* [TASK INSTRUCTIONS] Wherever a line holds the word "StrongAuthenticationMethods", copy that line from the data.

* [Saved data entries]
====================

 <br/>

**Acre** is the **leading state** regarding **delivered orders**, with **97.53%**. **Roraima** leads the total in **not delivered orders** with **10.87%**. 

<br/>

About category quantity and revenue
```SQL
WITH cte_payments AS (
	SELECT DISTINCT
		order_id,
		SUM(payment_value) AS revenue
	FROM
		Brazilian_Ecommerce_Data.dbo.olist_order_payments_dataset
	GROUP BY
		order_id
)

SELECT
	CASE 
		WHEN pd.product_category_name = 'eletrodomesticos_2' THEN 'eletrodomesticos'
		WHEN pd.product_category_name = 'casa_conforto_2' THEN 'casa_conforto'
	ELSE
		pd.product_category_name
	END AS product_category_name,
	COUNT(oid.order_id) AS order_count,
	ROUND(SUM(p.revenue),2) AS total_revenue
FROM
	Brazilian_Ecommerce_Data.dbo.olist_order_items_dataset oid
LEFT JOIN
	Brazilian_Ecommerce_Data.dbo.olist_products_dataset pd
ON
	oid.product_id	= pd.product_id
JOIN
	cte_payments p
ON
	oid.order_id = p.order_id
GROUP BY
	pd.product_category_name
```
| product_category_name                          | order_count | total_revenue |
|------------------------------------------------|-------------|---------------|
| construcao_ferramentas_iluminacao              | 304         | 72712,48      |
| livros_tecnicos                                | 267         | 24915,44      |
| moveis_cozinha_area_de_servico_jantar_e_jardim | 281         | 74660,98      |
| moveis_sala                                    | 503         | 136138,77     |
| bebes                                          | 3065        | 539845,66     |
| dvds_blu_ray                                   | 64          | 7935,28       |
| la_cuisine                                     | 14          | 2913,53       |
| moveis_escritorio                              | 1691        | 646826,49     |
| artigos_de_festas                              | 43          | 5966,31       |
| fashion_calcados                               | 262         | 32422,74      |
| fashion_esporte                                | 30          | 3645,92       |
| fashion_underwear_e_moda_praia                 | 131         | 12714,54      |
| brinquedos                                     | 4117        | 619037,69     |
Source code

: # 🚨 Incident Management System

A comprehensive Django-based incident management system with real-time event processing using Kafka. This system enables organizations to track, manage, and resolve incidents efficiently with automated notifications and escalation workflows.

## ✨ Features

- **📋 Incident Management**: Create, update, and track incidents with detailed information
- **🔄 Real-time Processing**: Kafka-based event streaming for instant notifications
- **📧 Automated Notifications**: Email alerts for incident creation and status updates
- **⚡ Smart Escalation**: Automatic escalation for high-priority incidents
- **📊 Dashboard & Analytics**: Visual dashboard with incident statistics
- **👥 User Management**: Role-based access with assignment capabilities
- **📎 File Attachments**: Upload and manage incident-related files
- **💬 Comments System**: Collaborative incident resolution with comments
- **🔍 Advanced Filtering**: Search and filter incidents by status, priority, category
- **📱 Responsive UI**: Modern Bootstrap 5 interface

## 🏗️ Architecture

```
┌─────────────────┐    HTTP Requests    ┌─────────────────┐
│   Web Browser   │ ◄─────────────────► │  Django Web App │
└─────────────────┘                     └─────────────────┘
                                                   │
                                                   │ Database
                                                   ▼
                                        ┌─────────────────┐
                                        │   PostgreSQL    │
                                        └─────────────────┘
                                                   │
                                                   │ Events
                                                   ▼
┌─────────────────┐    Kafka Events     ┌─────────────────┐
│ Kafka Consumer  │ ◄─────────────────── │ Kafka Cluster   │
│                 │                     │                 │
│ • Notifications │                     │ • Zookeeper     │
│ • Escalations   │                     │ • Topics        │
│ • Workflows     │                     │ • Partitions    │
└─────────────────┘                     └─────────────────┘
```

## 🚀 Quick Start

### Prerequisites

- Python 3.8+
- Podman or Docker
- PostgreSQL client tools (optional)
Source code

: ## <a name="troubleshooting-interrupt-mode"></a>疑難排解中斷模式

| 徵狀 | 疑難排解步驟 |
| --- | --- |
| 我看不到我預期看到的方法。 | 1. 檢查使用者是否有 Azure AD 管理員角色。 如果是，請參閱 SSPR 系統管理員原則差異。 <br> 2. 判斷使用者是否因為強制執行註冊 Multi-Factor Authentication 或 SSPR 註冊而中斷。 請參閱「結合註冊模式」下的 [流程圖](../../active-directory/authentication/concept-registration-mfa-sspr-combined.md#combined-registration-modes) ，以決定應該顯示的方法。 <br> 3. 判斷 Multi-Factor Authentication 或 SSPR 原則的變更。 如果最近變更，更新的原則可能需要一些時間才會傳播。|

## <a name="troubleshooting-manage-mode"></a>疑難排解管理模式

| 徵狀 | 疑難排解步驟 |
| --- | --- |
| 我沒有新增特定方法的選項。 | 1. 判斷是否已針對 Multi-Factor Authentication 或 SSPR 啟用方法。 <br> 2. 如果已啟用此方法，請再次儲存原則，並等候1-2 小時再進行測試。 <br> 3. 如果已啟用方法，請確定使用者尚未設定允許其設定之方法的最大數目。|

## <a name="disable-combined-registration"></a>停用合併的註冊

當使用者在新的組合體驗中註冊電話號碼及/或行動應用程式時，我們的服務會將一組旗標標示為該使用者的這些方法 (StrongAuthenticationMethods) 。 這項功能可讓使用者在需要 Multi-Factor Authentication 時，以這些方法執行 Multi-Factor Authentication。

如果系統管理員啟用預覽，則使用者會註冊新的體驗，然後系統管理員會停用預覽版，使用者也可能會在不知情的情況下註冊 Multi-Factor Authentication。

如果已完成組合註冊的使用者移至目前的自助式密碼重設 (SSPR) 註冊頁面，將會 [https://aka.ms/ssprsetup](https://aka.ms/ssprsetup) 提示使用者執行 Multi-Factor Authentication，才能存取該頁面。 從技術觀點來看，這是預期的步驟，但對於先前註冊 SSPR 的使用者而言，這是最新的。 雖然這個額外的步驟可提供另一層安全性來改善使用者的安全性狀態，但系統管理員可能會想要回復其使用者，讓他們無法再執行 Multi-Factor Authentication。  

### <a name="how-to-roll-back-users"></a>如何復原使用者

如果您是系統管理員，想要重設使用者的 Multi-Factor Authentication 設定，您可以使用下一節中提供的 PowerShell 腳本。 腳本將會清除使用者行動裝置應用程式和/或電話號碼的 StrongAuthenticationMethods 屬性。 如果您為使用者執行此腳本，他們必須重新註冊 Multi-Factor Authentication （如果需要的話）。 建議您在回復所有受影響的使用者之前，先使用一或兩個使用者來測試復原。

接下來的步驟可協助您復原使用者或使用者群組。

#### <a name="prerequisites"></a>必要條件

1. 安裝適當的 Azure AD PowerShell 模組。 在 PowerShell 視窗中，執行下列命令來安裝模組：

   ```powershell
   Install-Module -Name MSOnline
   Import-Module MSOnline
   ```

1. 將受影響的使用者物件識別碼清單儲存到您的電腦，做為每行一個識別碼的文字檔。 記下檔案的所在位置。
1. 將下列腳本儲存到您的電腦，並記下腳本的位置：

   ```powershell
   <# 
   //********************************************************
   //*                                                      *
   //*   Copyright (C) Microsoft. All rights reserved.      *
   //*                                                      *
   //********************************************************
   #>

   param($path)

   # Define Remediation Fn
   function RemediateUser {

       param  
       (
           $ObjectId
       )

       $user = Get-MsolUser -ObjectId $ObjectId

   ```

====================

* [SOLUTION TO THIS PROBLEM]
當使用者在新的組合體驗中註冊電話號碼及/或行動應用程式時，我們的服務會將一組旗標標示為該使用者的這些方法 (StrongAuthenticationMethods) 。 這項功能可讓使用者在需要 Multi-Factor Authentication 時，以這些方法執行 Multi-Factor Authentication。
如果您是系統管理員，想要重設使用者的 Multi-Factor Authentication 設定，您可以使用下一節中提供的 PowerShell 腳本。 腳本將會清除使用者行動裝置應用程式和/或電話號碼的 StrongAuthenticationMethods 屬性。 如果您為使用者執行此腳本，他們必須重新註冊 Multi-Factor Authentication （如果需要的話）。 建議您在回復所有受影響的使用者之前，先使用一或兩個使用者來測試復原。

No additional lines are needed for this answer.